**What this task involves**
Search the entries below for "list" and copy each matching line.

==========

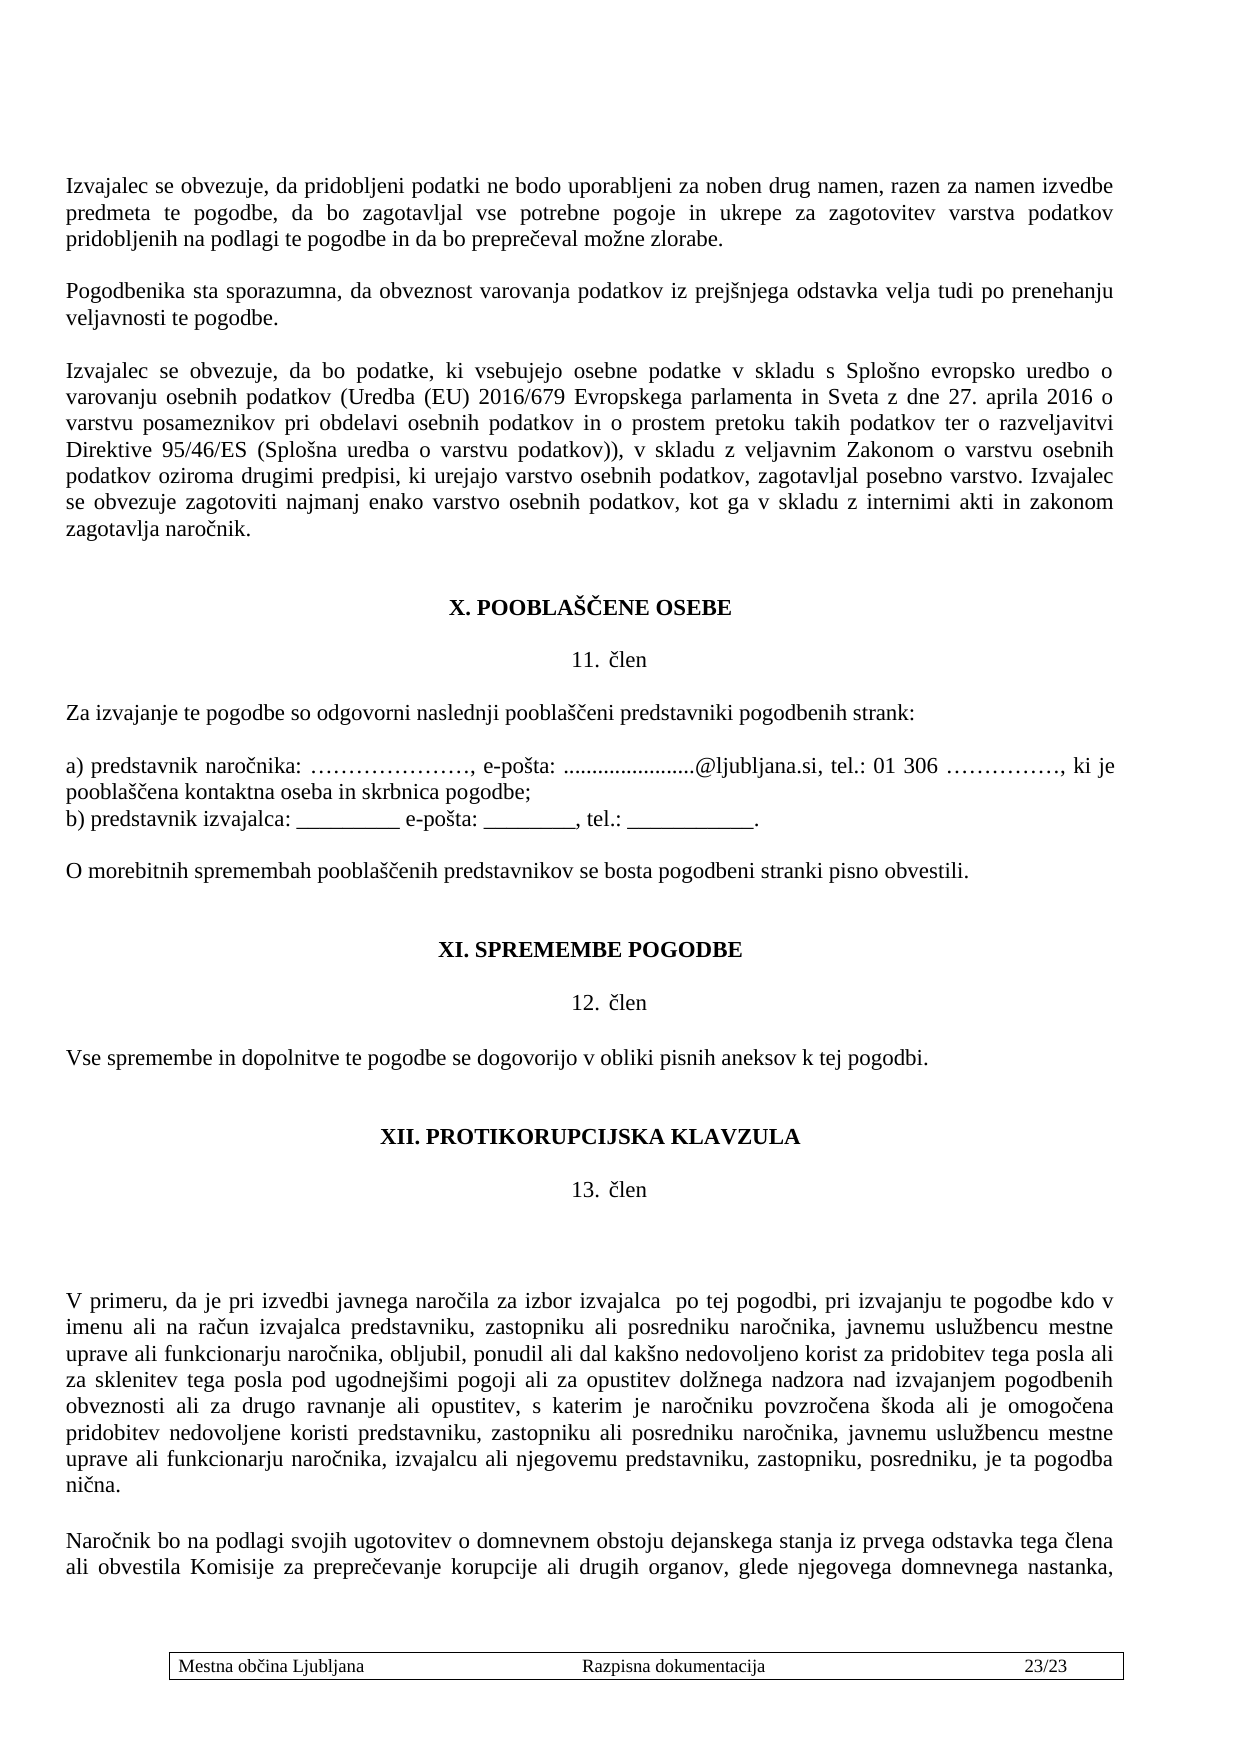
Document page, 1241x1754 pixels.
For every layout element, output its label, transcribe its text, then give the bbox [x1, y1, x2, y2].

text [66, 1527, 1115, 1580]
text V primeru, da je pri izvedbi javnega naročila za izbor izvajalca po tej pogodbi, pri izvajanju te pogodbe kdo v imenu ali na račun izvajalca predstavniku, zastopniku ali posredniku naročnika, javnemu uslužbencu mestne uprave ali funkcionarju naročnika, obljubil, ponudil ali dal kakšno nedovoljeno korist za pridobitev tega posla ali za sklenitev tega posla pod ugodnejšimi pogoji ali za opustitev dolžnega nadzora nad izvajanjem pogodbenih obveznosti ali za drugo ravnanje ali opustitev, s katerim je naročniku povzročena škoda ali je omogočena pridobitev nedovoljene koristi predstavniku, zastopniku ali posredniku naročnika, javnemu uslužbencu mestne uprave ali funkcionarju naročnika, izvajalcu ali njegovemu predstavniku, zastopniku, posredniku, je ta pogodba nična. [66, 1287, 1115, 1498]
list člen [103, 989, 1115, 1016]
list člen [103, 1176, 1115, 1202]
text O morebitnih spremembah pooblaščenih predstavnikov se bosta pogodbeni stranki pisno obvestili. [66, 857, 1115, 884]
text Vse spremembe in dopolnitve te pogodbe se dogovorijo v obliki pisnih aneksov k tej pogodbi. [66, 1044, 1115, 1071]
text Izvajalec se obvezuje, da bo podatke, ki vsebujejo osebne podatke v skladu s Splošno evropsko uredbo o varovanju osebnih podatkov (Uredba (EU) 2016/679 Evropskega parlamenta in Sveta z dne 27. aprila 2016 o varstvu posameznikov pri obdelavi osebnih podatkov in o prostem pretoku takih podatkov ter o razveljavitvi Direktive 95/46/ES (Splošna uredba o varstvu podatkov)), v skladu z veljavnim Zakonom o varstvu osebnih podatkov oziroma drugimi predpisi, ki urejajo varstvo osebnih podatkov, zagotavljal posebno varstvo. Izvajalec se obvezuje zagotoviti najmanj enako varstvo osebnih podatkov, kot ga v skladu z internimi akti in zakonom zagotavlja naročnik. [66, 357, 1115, 541]
text XII. PROTIKORUPCIJSKA KLAVZULA [66, 1123, 1115, 1150]
text Izvajalec se obvezuje, da pridobljeni podatki ne bodo uporabljeni za noben drug namen, razen za namen izvedbe predmeta te pogodbe, da bo zagotavljal vse potrebne pogoje in ukrepe za zagotovitev varstva podatkov pridobljenih na podlagi te pogodbe in da bo preprečeval možne zlorabe. [66, 172, 1115, 251]
text Pogodbenika sta sporazumna, da obveznost varovanja podatkov iz prejšnjega odstavka velja tudi po prenehanju veljavnosti te pogodbe. [66, 278, 1115, 330]
text b) predstavnik izvajalca: _________ e-pošta: ________, tel.: ___________. [66, 805, 1115, 831]
text XI. SPREMEMBE POGODBE [66, 936, 1115, 963]
list člen [103, 647, 1115, 673]
text Za izvajanje te pogodbe so odgovorni naslednji pooblaščeni predstavniki pogodbenih strank: [66, 699, 1115, 726]
text a) predstavnik naročnika: …………………, e-pošta: .......................@ljubljana.si, tel.: 01 306 ……………, ki je pooblaščena kontaktna oseba in skrbnica pogodbe; [66, 752, 1115, 805]
text X. POOBLAŠČENE OSEBE [66, 594, 1115, 620]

==========

**Written reply**
list člen [103, 989, 1115, 1016]
list člen [103, 1176, 1115, 1202]
list člen [103, 647, 1115, 673]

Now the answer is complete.